START Data to process

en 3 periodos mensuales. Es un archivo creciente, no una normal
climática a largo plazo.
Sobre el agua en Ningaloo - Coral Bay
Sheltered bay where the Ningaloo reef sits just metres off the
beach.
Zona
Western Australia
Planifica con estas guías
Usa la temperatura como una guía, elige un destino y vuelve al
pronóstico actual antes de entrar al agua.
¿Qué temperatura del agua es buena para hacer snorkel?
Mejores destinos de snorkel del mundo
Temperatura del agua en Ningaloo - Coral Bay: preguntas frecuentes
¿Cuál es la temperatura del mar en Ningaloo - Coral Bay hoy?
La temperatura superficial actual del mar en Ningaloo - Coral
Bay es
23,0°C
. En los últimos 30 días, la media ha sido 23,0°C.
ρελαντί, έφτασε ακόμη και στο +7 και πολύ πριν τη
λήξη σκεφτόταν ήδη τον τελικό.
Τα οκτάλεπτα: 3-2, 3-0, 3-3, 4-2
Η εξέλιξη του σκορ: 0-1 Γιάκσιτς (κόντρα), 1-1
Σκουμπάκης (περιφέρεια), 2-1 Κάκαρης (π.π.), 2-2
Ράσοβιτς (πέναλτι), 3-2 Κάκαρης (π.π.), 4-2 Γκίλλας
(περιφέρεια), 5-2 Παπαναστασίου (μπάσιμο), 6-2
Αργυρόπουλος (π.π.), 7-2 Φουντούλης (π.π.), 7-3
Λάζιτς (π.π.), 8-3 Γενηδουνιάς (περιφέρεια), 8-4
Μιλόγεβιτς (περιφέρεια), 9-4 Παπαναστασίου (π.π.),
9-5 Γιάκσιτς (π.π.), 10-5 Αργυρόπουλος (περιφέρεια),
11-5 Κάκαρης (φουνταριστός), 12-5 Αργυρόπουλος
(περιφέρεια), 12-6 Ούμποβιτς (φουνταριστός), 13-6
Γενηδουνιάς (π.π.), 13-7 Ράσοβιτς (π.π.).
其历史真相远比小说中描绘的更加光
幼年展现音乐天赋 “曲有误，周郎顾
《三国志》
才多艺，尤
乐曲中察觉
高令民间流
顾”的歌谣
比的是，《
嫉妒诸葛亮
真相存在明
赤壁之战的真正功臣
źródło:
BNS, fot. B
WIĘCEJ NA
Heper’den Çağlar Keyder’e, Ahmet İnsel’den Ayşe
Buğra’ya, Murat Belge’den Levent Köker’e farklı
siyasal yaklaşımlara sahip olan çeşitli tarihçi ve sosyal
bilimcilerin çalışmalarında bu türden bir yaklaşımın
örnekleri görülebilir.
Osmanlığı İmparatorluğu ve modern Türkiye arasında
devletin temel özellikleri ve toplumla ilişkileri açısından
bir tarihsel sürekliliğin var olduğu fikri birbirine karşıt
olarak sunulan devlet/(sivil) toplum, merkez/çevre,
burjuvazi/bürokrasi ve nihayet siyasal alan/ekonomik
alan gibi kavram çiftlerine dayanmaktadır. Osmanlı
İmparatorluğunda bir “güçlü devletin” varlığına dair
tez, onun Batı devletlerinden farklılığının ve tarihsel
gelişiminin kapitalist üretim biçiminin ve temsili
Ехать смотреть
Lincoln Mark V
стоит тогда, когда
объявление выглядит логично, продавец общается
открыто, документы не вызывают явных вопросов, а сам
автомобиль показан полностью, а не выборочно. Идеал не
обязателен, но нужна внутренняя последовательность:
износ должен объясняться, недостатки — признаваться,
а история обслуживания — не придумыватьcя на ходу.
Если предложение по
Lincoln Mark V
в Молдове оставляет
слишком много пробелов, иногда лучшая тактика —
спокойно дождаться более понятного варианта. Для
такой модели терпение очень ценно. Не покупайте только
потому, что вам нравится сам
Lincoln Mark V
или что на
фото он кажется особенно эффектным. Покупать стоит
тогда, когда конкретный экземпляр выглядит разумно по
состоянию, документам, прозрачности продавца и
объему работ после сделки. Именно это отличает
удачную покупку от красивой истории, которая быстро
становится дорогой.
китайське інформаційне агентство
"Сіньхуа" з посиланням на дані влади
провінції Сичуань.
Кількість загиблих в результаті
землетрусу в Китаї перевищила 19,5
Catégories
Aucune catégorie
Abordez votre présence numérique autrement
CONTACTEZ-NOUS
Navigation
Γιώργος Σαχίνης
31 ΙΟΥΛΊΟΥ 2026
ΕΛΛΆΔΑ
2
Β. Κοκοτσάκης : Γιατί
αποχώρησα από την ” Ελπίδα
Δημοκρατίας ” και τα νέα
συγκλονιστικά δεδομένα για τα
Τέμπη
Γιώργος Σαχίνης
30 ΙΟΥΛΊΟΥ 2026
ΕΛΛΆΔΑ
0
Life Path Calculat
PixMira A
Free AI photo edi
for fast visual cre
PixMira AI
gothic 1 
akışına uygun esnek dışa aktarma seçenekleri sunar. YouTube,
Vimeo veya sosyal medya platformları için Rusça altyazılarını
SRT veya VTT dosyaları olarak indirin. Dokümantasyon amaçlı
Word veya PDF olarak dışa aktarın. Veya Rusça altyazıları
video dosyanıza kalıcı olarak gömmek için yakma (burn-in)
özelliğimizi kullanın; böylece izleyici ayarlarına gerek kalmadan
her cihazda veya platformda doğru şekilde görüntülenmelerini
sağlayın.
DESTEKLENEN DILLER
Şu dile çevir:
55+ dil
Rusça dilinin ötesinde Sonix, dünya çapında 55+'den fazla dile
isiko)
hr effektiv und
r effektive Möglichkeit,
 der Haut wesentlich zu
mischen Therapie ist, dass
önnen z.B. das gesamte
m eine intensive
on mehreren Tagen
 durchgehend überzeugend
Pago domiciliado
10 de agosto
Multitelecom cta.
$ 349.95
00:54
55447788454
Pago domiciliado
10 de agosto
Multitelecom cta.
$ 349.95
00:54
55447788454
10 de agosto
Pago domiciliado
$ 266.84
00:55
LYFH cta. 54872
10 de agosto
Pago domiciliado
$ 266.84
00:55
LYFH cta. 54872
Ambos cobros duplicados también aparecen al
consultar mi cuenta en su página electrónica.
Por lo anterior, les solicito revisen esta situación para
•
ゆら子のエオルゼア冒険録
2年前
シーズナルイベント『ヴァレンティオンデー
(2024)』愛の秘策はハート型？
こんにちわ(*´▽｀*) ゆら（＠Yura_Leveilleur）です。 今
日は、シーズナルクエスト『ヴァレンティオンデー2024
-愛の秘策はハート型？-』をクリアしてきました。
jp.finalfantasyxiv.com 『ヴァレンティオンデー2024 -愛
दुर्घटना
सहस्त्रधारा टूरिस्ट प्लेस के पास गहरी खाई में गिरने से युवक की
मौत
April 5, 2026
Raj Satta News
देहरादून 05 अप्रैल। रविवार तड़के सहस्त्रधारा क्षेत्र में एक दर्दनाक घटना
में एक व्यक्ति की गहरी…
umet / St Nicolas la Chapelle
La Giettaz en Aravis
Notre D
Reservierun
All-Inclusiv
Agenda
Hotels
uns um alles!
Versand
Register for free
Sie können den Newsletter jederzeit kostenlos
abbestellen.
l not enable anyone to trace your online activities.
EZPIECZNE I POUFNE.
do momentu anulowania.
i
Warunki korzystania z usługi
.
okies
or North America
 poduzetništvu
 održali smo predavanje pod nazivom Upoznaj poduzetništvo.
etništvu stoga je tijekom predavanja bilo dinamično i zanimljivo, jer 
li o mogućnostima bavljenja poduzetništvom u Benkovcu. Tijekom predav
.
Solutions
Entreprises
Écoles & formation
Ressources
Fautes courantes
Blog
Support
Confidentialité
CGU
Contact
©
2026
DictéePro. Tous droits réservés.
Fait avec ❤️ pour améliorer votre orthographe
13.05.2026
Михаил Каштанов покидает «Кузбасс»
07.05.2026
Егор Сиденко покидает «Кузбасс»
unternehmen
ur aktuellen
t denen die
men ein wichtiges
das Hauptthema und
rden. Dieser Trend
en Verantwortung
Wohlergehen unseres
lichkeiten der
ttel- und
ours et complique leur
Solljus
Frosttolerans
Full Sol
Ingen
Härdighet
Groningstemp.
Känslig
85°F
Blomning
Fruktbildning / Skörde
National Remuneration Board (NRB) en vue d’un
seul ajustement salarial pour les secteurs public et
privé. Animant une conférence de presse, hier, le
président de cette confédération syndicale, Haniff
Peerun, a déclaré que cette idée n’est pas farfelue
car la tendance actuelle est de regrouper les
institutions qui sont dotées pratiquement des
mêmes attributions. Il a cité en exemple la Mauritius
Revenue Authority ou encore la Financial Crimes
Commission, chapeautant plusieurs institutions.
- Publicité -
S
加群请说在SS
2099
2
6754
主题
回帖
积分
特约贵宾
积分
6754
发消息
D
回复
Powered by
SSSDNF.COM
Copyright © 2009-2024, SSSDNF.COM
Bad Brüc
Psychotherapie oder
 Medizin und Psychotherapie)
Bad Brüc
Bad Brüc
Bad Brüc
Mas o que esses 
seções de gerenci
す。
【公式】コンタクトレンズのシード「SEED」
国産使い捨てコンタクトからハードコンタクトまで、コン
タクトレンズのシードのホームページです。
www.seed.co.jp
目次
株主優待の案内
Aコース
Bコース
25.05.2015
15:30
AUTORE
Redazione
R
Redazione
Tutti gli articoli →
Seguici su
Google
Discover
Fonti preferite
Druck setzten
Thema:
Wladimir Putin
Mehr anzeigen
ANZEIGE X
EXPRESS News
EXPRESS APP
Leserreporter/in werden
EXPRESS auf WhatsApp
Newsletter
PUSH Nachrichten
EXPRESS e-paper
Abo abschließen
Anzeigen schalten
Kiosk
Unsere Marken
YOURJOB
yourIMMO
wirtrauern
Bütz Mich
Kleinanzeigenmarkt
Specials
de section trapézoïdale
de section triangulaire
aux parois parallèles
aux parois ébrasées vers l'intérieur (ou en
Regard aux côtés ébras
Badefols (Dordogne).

END Data to process

After locating the line holding "Τα οκτάλεπτα: 3-2, 3-0, 3-3, 4-2" above, output exactly that line and every line after it through the line holding "siyasal yaklaşımlara sahip". Include nothing else.

Τα οκτάλεπτα: 3-2, 3-0, 3-3, 4-2
Η εξέλιξη του σκορ: 0-1 Γιάκσιτς (κόντρα), 1-1
Σκουμπάκης (περιφέρεια), 2-1 Κάκαρης (π.π.), 2-2
Ράσοβιτς (πέναλτι), 3-2 Κάκαρης (π.π.), 4-2 Γκίλλας
(περιφέρεια), 5-2 Παπαναστασίου (μπάσιμο), 6-2
Αργυρόπουλος (π.π.), 7-2 Φουντούλης (π.π.), 7-3
Λάζιτς (π.π.), 8-3 Γενηδουνιάς (περιφέρεια), 8-4
Μιλόγεβιτς (περιφέρεια), 9-4 Παπαναστασίου (π.π.),
9-5 Γιάκσιτς (π.π.), 10-5 Αργυρόπουλος (περιφέρεια),
11-5 Κάκαρης (φουνταριστός), 12-5 Αργυρόπουλος
(περιφέρεια), 12-6 Ούμποβιτς (φουνταριστός), 13-6
Γενηδουνιάς (π.π.), 13-7 Ράσοβιτς (π.π.).
其历史真相远比小说中描绘的更加光
幼年展现音乐天赋 “曲有误，周郎顾
《三国志》
才多艺，尤
乐曲中察觉
高令民间流
顾”的歌谣
比的是，《
嫉妒诸葛亮
真相存在明
赤壁之战的真正功臣
źródło:
BNS, fot. B
WIĘCEJ NA
Heper’den Çağlar Keyder’e, Ahmet İnsel’den Ayşe
Buğra’ya, Murat Belge’den Levent Köker’e farklı
siyasal yaklaşımlara sahip olan çeşitli tarihçi ve sosyal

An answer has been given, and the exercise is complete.